Johnson is an evangelical Protestant who vehemently opposes both abortion and homosexuality, which he has branded a perversion. His wife is a lay pastor and the two have recorded a series of podcasts that lay out their extreme religious views.
The new speaker touched on this theme in his acceptance speech, in which he cited “scripture and the Bible,” and declared “God has allowed us to be brought here to this specific moment and time.” He cited the action of the House in 1962 to emboss the words “In God We Trust” above the House chamber, adding, “This motto was placed here as a rebuke of the Cold War-era philosophy of the Soviet Union. That was Marxism and Communism, which begins with the premise there is no God.”
Citing the words of author G. K. Chesterton that “America is the only nation in the world that is founded upon a creed,” he continued, “All men are created equal, not born equal, created equal and endowed by the same inalienable rights: life, liberty, pursuit of happiness.”
This is an utter distortion of the famous language of the Declaration of Independence, written by Thomas Jefferson, who also wrote of the “wall of separation” between church and state being the basis of American political organization.
Significantly, Johnson made a series of conciliatory gestures towards the Democratic Party. He made no mention of the initial steps toward an impeachment of President Biden, which McCarthy had permitted to go forward in a desperate effort to appease the fascists and save his job. Nor did he refer to the 2020 election as “stolen” or suggest that Biden’s presidency was illegitimate.
And he offered to establish a bipartisan commission on the federal debt, calling it “the greatest threat to our national security,” now passing $33.6 trillion. He called the debt “unsustainable,” and said that reducing it “won’t be an easy task and tough decisions have to be made.” The commission was initially proposed by the Democrats during the debt ceiling crisis earlier this year.
Most importantly, from the standpoint of the Biden White House, he did not repeat his prior position of opposing further US military and economic aid to Ukraine, the central part of Biden’s request for a supplemental military appropriation of $105 billion for the wars in Ukraine and Gaza, and the preparations for war against China.
House Minority Leader Hakeem Jeffries made Ukraine a major focus of his speech after the election of Johnson. While hailing the bipartisan consensus on further aid to Israel to enable its mass slaughter in Gaza, he added, “We must also support Ukraine and its courageous effort to defeat Russian aggression.
“There are only two paths in front of us. We can either stand up for Ukraine, or bow down to Vladimir Putin.”
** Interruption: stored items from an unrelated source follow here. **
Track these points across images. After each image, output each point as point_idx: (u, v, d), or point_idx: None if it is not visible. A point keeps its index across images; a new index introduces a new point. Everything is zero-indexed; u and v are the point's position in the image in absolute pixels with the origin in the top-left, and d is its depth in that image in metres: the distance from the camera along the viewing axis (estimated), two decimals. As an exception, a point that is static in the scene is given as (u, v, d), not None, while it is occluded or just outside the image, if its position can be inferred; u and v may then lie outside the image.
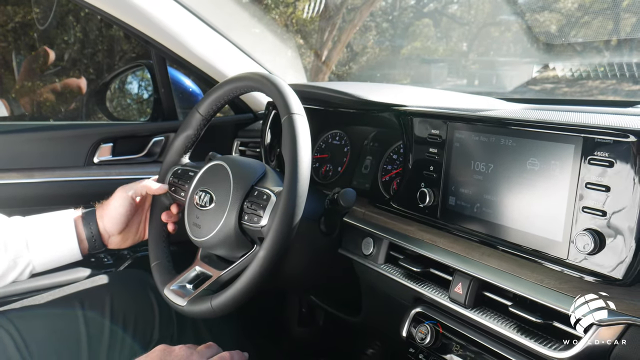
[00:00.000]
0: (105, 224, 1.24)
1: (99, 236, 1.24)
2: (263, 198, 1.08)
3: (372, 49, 5.60)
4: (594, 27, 1.79)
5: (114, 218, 1.23)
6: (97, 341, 1.25)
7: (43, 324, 1.21)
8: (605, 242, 0.79)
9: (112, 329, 1.28)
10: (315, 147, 1.56)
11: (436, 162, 1.09)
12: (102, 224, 1.24)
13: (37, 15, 3.58)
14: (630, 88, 1.80)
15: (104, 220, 1.24)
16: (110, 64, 3.83)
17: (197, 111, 1.26)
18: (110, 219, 1.23)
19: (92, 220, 1.23)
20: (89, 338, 1.24)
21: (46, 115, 3.05)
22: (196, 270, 1.20)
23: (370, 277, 1.22)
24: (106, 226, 1.24)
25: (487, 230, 0.97)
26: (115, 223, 1.24)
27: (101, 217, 1.24)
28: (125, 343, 1.28)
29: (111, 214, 1.23)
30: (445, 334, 1.03)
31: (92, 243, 1.23)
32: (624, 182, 0.77)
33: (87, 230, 1.22)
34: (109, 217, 1.23)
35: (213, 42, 1.82)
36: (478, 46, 5.32)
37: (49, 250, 1.19)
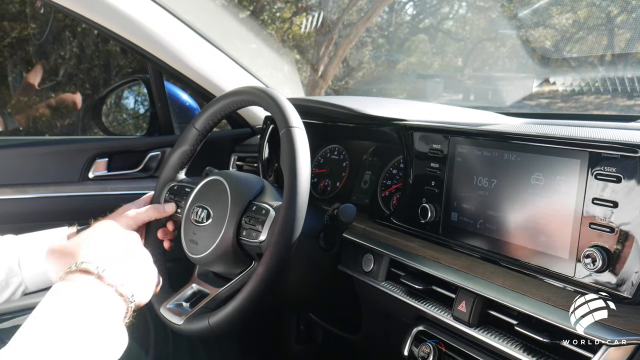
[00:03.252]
0: None
1: None
2: (262, 213, 1.06)
3: (368, 64, 5.63)
4: (589, 42, 1.79)
5: None
6: None
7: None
8: (613, 259, 0.78)
9: None
10: (313, 161, 1.54)
11: (437, 177, 1.07)
12: None
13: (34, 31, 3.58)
14: (624, 103, 1.80)
15: None
16: (107, 78, 3.83)
17: (193, 126, 1.25)
18: None
19: None
20: None
21: (41, 130, 3.04)
22: (193, 288, 1.18)
23: (371, 295, 1.20)
24: None
25: (491, 247, 0.96)
26: None
27: None
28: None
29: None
30: (448, 353, 1.01)
31: None
32: (632, 198, 0.76)
33: None
34: None
35: (210, 57, 1.81)
36: (473, 61, 5.36)
37: (41, 270, 1.15)
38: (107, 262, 0.86)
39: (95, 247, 0.92)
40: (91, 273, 0.83)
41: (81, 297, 0.80)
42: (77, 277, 0.83)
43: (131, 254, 0.95)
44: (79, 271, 0.83)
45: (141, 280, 0.93)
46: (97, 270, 0.83)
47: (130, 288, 0.87)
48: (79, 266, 0.84)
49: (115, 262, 0.89)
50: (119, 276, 0.86)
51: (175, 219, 1.26)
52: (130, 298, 0.85)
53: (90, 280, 0.82)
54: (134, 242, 0.98)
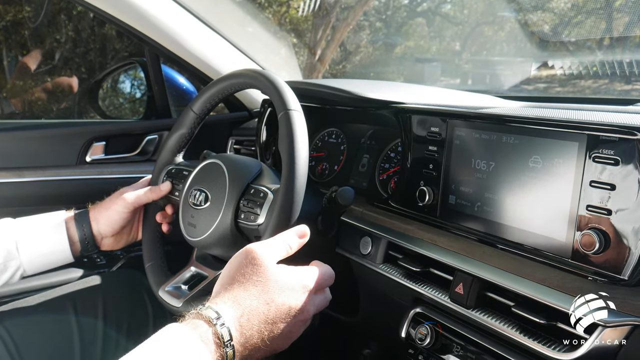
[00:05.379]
0: (100, 226, 1.22)
1: (92, 238, 1.22)
2: (260, 196, 1.06)
3: (366, 48, 5.60)
4: (587, 26, 1.78)
5: (113, 221, 1.22)
6: (90, 343, 1.23)
7: (35, 326, 1.19)
8: (610, 241, 0.78)
9: (105, 330, 1.26)
10: (311, 145, 1.54)
11: (435, 160, 1.07)
12: (97, 226, 1.22)
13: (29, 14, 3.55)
14: (622, 87, 1.80)
15: (99, 222, 1.21)
16: (103, 62, 3.80)
17: (191, 109, 1.24)
18: (107, 222, 1.21)
19: (85, 222, 1.21)
20: (81, 340, 1.22)
21: (37, 114, 3.02)
22: (191, 271, 1.18)
23: (369, 277, 1.20)
24: (101, 228, 1.22)
25: (488, 229, 0.96)
26: (112, 226, 1.22)
27: (96, 219, 1.22)
28: (119, 345, 1.26)
29: (110, 217, 1.21)
30: (445, 334, 1.02)
31: (84, 245, 1.21)
32: (629, 180, 0.76)
33: (80, 232, 1.20)
34: (106, 220, 1.21)
35: (207, 40, 1.80)
36: (471, 45, 5.34)
37: (39, 253, 1.16)
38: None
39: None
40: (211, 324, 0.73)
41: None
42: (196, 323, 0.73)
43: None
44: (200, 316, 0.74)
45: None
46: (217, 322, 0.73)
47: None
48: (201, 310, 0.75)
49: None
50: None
51: (173, 202, 1.26)
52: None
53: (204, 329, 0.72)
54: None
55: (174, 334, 0.71)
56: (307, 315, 0.86)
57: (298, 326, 0.84)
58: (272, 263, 0.84)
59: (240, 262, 0.83)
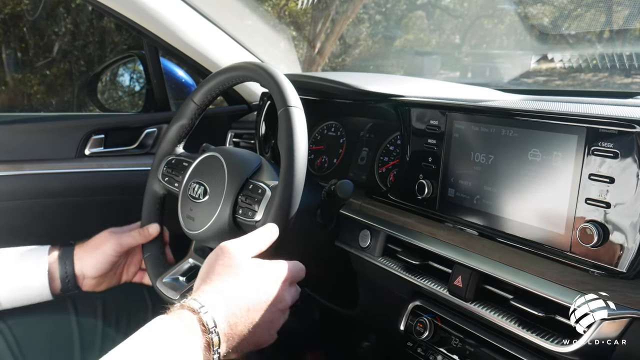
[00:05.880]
0: (84, 266, 1.18)
1: (73, 277, 1.17)
2: (258, 192, 1.05)
3: (365, 41, 5.59)
4: (587, 19, 1.78)
5: (98, 262, 1.19)
6: (90, 340, 1.23)
7: (35, 324, 1.19)
8: (608, 234, 0.78)
9: (104, 329, 1.26)
10: (310, 138, 1.54)
11: (435, 154, 1.07)
12: (80, 265, 1.18)
13: (27, 7, 3.54)
14: (622, 80, 1.80)
15: (84, 262, 1.18)
16: (102, 55, 3.79)
17: (191, 100, 1.24)
18: (92, 263, 1.18)
19: (68, 260, 1.17)
20: (81, 337, 1.22)
21: (36, 106, 3.02)
22: (189, 263, 1.19)
23: (368, 270, 1.21)
24: (84, 268, 1.18)
25: (488, 223, 0.96)
26: (97, 267, 1.19)
27: (81, 257, 1.18)
28: (118, 341, 1.26)
29: (96, 257, 1.19)
30: (443, 327, 1.02)
31: (65, 284, 1.17)
32: (628, 173, 0.76)
33: (62, 270, 1.16)
34: (91, 260, 1.18)
35: (206, 32, 1.79)
36: (471, 38, 5.33)
37: (15, 288, 1.13)
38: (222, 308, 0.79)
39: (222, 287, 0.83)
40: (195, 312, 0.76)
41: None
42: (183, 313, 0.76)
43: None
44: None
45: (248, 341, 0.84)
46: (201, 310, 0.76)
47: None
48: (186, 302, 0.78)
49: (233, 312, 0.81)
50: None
51: (173, 193, 1.26)
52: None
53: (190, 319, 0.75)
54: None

He continued, “It is my expectation that in the next week or so the Senate will send over for consideration a bipartisan national security funding package for Israel, Ukraine, and our other allies throughout the free world… The House of Representatives should take up this national security package and humanitarian relief package immediately in totality, and without delay.”
The Democrats accommodated themselves to the new speaker, voting near-unanimously for the first bill he put on the floor of the House, a resolution of support for Israel in its war in Gaza, which passed 412–10, with nine Democrats and one Republican voting against it. Six Democrats voted “present.”
Meanwhile, Trump’s closest supporters in the House gloated over the result of their efforts over the past three weeks. Representative Matt Gaetz, speaking on the podcast of Trump’s fascist former adviser Steve Bannon, said, “If you don’t think that moving from Kevin McCarthy to MAGA Mike Johnson shows the ascendance of this movement and where the power in the Republican Party truly lies, then you’re not paying attention.”